Collected data
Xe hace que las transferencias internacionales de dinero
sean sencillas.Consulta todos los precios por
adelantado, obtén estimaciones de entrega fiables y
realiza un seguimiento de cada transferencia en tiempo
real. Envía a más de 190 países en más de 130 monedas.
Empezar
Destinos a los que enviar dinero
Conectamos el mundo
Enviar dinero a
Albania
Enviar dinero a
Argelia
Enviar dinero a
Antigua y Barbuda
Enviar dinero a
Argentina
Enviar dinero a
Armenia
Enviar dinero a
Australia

...

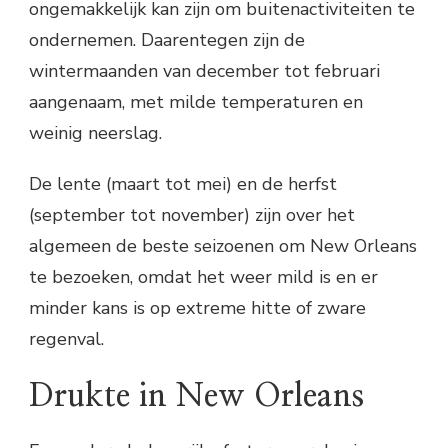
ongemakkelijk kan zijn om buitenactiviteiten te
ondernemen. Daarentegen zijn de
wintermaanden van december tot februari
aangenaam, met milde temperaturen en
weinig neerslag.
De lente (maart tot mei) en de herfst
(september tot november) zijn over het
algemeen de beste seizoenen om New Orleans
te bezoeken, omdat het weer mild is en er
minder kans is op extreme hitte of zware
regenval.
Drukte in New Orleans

**WHAT TO WORK ON**.
Please output the lines of the data word for word, starting with the line that contains "ongemakkelijk kan zijn" and going on through the line that contains "Drukte in New Orleans", with both of those lines included.

**RESPONSE AREA**.
ongemakkelijk kan zijn om buitenactiviteiten te
ondernemen. Daarentegen zijn de
wintermaanden van december tot februari
aangenaam, met milde temperaturen en
weinig neerslag.
De lente (maart tot mei) en de herfst
(september tot november) zijn over het
algemeen de beste seizoenen om New Orleans
te bezoeken, omdat het weer mild is en er
minder kans is op extreme hitte of zware
regenval.
Drukte in New Orleans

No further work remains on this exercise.